It's Just A Jump To The Left

rating: +82+x

October 28th

The former house of Richard Gideon had been left abandoned in the middle of a wild apple orchard. Sloth's Pit had three different orchards in it, all of which were said to have been planted by John Chapman himself. This was the only one that saw no use, and as Squad 25 went through the orchard, they saw why.

Seren Pryce stopped to inspect an apple dangling off of a low-hanging branch. It was solid black, but not rotten, and smelled sweeter than any apple that she had ever seen. It smelled like caramel, and the end of summer. "What the hell?" She muttered.
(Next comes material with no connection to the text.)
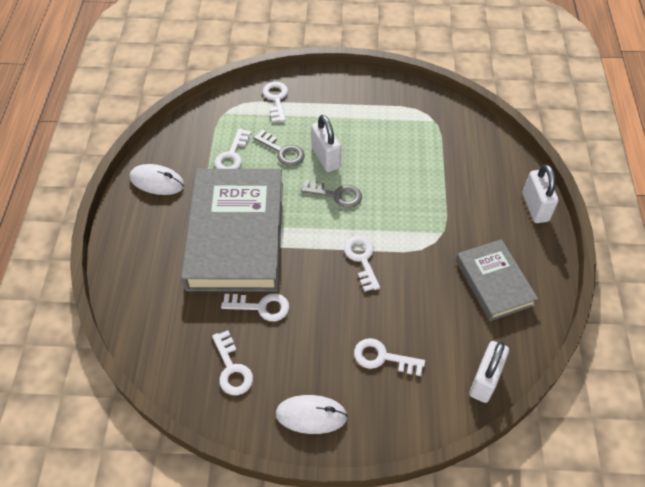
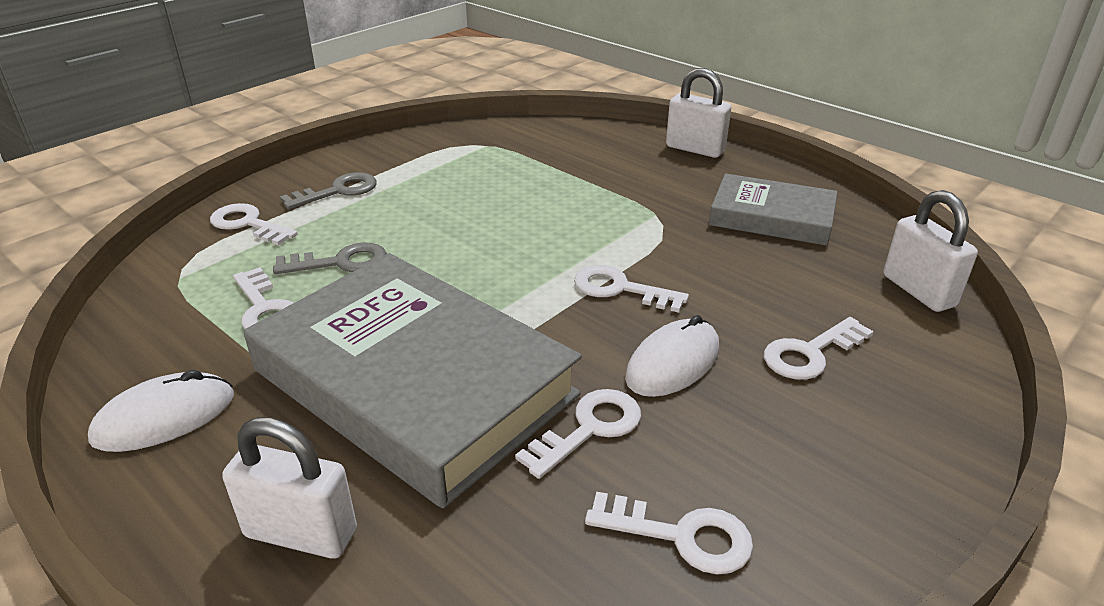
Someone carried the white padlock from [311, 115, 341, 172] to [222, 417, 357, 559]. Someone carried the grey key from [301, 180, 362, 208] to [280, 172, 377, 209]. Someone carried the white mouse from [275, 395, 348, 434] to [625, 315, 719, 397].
"These things are freaky." Nicholas Ewell agreed, walking past her.

"Does Partridge know about this?" She asked, pulling herself away from the tree. "Black apples. Kinda wonder what they taste like."

"Probably nothin' good," Ewell walked alongside her through the rows of trees. Behind them was Raymond February, bundled up against the chill. The weather had gone from unnaturally warm to bitter, borderline wintry cold, and it seemed to be getting colder the closer they got to the house.

February shivered, "Detecting a one degree Celsius temperature drop since we r-reached the perimeter of the property."

"Possible spectral activity?" Ruby frowned. "Wouldn't surprise me."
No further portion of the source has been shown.